HARTFORD, Conn. — Diebold Inc. is the public target of an unsolicited takeover by United Technologies Corp. (UTC), which is offering $2.63 billion for the electronic security integrator and manufacturer. UTC took its bid public March 2 after Diebold officials declined to discuss a merger for more than two years.
UTC is offering $40 a share, a 66-percent premium to Diebold’s share price on Feb. 29 of $24.12. Diebold’s board has refused to discuss a buyout, saying the price was too low. In a letter to UTC CEO George David, Diebold chairman John Lauer wrote the offer was 27 percent below Diebold’s 52-week high of $54.50 just seven months back. In late March, UTC disclosed a 3.5-percent stake in Diebold or roughly 2.28 million shares.
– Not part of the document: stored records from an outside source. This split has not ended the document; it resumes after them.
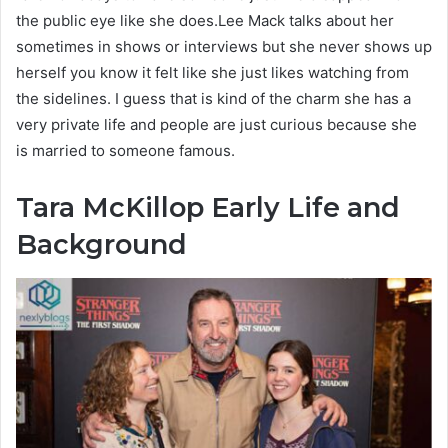
the public eye like she does.Lee Mack talks about her
sometimes in shows or interviews but she never shows up
herself you know it felt like she just likes watching from
the sidelines. I guess that is kind of the charm she has a
very private life and people are just curious because she
is married to someone famous.
Tara McKillop
Early Life and
Background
Diebold was notified it could be delisted from the New York Stock Exchange for not filing its earnings reports since 2007, while it reviews its accounting practices. Conley Turner, an analyst with Wall Street Strategies Inc., detailed in a research report published March 11 the offer “will be difficult to reject despite management’s assertion that it undervalues the company’s potential growth.”
Because both companies focus on similar markets in the electronic security industry, a Diebold acquisition would create a good deal of synergies, according to Sandra Jones, founder of the consulting firm Sandra Jones and Co. “They are both very well positioned,” Jones tells SSI. “Together they would be a source to be reckoned with in this market.”
The unsolicited bid is the latest by David to expand the company’s fledgling UTC Fire & Security business through acquisitions. “This transaction creates significant and immediate value for Diebold shareholders with no operational risk, while creating long-term value for UTC shareholders,” David said in a news release.
UTC has in the past few years bought Lenel Systems Int’l Inc., a security systems and software developer; Chubb, a fire safety and security services business; and Kidde, a British fire and safety company.
About 25 percent of Diebold’s revenue last year came from its security business. The acquisition would thrust UTC into some new lines of business, such as ATMs and voting machines.